Not to say that you shouldn't get a promotion if you deserve it, or spend time on your career. But I've also taken 2 maternity leaves and probably halted my own career because of that (I've stayed in a job that has no path for advancement because it has just been easier). So I just remind myself of what my mom said when I start to wonder if I made the right choice.
apricot / 264 posts
It's hard to feel this way. But as others have said, this time of life is temporary. Your day will come.
I always try to remind myself that no one's life is perfect. Everyone has their own trials and hardships even if we can't see them.
When I'm feeling down, loving and hugging on my kids makes me feel better. Their love is worth more than anything to me.
grapefruit / 4418 posts
I definitely let myself cry! Then,
I remind myself that this is but one quickly passing phase and that my time will come when I'm ready for it. I put my all into my current role, know that right now I'm not in a place to be able to or really want to progress much, but know that I can still learn and grow and gain valuable experience in my current position that will mean I am beyond prepared to jump when the time is right.
clementine / 873 posts
Thanks ladies, I don't have any working mom friends so it is really reassuring to hear I'm not the only one with these issues
On the plus side, had a great interview for an amazing job yesterday, so things are slowly looking up
pomelo / 5866 posts
@codeitall: Great to hear!!
apricot / 483 posts
@codeitall: That's great on the interview! Best of luck!

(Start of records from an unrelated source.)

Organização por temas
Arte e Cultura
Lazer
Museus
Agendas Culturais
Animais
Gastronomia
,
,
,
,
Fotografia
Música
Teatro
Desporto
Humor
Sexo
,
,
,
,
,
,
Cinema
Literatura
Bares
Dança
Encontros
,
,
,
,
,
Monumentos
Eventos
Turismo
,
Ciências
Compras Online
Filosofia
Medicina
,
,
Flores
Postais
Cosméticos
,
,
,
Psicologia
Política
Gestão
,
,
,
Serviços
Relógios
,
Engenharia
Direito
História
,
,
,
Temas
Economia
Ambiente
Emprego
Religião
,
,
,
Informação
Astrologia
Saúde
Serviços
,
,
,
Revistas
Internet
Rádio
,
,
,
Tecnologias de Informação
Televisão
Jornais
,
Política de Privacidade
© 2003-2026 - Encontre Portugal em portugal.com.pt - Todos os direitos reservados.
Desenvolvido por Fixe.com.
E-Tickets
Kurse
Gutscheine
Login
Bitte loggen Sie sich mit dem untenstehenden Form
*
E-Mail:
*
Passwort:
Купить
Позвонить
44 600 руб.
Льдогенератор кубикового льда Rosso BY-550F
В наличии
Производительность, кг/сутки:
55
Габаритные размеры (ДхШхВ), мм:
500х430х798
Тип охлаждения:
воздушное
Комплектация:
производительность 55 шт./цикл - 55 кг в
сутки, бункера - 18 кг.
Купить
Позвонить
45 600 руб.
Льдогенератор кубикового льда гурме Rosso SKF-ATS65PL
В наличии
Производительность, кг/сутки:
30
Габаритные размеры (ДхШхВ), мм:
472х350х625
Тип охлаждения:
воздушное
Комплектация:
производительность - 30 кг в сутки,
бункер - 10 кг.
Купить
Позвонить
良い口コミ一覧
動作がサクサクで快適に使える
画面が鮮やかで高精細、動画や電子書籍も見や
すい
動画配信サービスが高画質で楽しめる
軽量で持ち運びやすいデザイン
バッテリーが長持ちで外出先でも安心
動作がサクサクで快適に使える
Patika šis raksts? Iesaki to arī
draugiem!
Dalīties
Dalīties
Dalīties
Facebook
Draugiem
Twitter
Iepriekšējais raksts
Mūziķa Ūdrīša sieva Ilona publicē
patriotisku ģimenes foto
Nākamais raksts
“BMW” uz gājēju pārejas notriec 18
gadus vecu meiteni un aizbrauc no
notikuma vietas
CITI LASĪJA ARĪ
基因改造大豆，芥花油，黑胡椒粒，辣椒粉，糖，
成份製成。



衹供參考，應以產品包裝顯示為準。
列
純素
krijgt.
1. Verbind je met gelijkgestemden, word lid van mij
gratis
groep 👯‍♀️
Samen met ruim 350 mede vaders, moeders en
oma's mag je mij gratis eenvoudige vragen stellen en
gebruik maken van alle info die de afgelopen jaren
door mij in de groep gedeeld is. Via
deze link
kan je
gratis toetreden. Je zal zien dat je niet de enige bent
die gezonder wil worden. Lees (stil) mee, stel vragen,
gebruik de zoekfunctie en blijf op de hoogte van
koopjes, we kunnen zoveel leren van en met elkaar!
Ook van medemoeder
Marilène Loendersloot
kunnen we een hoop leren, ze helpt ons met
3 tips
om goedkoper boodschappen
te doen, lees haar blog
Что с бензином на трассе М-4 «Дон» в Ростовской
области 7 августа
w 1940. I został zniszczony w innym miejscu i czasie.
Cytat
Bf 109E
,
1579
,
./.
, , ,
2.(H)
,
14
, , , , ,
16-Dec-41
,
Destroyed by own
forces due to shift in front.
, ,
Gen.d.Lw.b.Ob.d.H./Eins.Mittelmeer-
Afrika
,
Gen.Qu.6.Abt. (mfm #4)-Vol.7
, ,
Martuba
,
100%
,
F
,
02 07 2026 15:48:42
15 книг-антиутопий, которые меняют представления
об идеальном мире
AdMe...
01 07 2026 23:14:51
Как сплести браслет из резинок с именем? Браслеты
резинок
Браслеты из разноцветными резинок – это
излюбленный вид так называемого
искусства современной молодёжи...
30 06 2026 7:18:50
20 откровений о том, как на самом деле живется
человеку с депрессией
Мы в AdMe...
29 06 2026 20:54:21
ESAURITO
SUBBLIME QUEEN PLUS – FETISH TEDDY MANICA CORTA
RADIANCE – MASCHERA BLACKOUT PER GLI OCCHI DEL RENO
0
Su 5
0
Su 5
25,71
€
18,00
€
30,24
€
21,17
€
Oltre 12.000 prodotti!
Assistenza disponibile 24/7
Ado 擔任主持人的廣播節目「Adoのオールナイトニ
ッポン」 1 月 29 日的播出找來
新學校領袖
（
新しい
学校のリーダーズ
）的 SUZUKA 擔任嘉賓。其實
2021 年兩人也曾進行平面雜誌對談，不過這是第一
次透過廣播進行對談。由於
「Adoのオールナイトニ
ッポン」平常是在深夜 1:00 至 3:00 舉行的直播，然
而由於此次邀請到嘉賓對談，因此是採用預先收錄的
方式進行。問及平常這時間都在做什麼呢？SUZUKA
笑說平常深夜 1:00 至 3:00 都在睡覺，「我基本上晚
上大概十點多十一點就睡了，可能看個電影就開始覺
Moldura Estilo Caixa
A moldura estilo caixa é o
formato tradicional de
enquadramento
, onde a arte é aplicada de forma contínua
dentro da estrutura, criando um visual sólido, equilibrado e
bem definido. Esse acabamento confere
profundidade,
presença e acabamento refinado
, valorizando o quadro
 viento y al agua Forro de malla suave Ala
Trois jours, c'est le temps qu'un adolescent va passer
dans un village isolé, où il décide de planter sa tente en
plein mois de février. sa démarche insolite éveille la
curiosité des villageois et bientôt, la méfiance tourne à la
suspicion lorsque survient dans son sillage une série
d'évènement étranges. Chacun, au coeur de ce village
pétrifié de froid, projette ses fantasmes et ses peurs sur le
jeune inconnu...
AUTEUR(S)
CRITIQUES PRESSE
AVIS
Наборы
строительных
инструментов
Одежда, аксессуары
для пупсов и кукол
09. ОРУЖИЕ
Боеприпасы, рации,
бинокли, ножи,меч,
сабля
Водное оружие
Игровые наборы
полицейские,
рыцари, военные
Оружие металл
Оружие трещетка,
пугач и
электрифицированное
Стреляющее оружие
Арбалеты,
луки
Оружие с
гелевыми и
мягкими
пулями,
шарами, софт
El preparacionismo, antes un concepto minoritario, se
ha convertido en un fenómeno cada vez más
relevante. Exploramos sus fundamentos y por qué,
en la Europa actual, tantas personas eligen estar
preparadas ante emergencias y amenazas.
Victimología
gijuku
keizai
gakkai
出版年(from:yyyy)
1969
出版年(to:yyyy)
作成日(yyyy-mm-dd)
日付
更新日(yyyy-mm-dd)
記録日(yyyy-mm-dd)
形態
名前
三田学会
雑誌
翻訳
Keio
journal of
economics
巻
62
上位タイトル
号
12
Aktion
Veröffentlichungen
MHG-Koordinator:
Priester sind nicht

Besides all the great advice above, I'll just address the job part. Do you know if she applied for that promotion? Or was it just given to her?
My anecdote is that last summer, I was poking around on our internal directory and saw the people that I had started with (8 years prior, in my former department) had AVP titles. I had switched around a few jobs and locations, but I was a manager and it hurt to see them with titles when I had none. So I asked my manager how to earn that title. Turns out, they hadn't even realized it and the next month I got my title! Sometimes you just have to ask, or apply to move ahead. You're responsible for your own career; if something isn't where you think it ought to be, take steps to get to where you want!
Hugs mama, it's HARD being a working mom.